In the records below, please retype word for word every line from the one containing "ring dip: (1198, 910)" through the final one, both included, and nothing else.

§ **Exercise data**
◆ ◆ ◆

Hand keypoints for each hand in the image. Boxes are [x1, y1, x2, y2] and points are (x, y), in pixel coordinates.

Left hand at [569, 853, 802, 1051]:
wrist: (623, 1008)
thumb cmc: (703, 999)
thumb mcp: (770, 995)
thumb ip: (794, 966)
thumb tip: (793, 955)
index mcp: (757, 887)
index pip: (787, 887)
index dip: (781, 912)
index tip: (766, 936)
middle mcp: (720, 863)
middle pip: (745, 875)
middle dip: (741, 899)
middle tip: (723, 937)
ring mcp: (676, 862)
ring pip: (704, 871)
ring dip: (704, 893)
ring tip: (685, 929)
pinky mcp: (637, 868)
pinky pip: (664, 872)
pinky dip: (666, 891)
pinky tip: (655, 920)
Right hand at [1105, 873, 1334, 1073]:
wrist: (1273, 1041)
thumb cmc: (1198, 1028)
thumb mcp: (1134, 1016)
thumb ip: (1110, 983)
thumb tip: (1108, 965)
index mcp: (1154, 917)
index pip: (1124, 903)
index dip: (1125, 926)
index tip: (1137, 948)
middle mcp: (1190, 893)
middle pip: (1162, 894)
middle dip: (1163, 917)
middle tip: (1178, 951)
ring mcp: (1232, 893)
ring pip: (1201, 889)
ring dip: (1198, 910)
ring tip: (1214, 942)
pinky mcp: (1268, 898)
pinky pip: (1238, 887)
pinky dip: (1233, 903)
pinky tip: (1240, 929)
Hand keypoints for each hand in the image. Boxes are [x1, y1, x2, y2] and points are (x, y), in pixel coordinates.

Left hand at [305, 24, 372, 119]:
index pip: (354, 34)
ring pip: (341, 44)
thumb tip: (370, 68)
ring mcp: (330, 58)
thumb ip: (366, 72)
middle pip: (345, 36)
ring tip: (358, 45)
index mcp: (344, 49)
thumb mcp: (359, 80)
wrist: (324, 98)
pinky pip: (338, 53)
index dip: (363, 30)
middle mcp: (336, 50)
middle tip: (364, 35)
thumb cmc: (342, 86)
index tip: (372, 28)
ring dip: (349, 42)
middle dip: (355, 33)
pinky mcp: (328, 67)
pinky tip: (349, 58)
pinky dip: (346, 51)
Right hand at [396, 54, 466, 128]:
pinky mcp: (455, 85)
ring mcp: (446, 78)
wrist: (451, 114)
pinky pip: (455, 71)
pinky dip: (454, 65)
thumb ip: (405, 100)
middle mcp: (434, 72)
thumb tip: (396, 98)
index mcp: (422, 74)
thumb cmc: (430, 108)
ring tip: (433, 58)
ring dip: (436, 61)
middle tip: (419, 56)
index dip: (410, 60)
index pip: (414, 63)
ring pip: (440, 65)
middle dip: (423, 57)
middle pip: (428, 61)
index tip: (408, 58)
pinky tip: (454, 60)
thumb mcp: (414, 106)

◆ ◆ ◆

§ **Result for this task**
ring dip: (1198, 910)
ring tip: (1214, 942)
pinky mcp: (1268, 898)
pinky pip: (1238, 887)
pinky dip: (1233, 903)
pinky tip: (1240, 929)
Hand keypoints for each hand in the image. Boxes are [x1, y1, x2, y2] and points are (x, y), in pixel coordinates.

Left hand at [305, 24, 372, 119]:
index pip: (354, 34)
ring pip: (341, 44)
thumb tip: (370, 68)
ring mcp: (330, 58)
thumb ip: (366, 72)
middle pip: (345, 36)
ring tip: (358, 45)
index mcp: (344, 49)
thumb mcp: (359, 80)
wrist: (324, 98)
pinky pip: (338, 53)
index dip: (363, 30)
middle mcp: (336, 50)
middle tip: (364, 35)
thumb cmc: (342, 86)
index tip: (372, 28)
ring dip: (349, 42)
middle dip: (355, 33)
pinky mcp: (328, 67)
pinky tip: (349, 58)
pinky dip: (346, 51)
Right hand at [396, 54, 466, 128]:
pinky mcp: (455, 85)
ring mcp: (446, 78)
wrist: (451, 114)
pinky pip: (455, 71)
pinky dip: (454, 65)
thumb ip: (405, 100)
middle mcp: (434, 72)
thumb tip: (396, 98)
index mcp: (422, 74)
thumb cmc: (430, 108)
ring tip: (433, 58)
ring dip: (436, 61)
middle tip: (419, 56)
index dip: (410, 60)
index pip: (414, 63)
ring pip: (440, 65)
middle dip: (423, 57)
middle pip: (428, 61)
index tip: (408, 58)
pinky tip: (454, 60)
thumb mcp: (414, 106)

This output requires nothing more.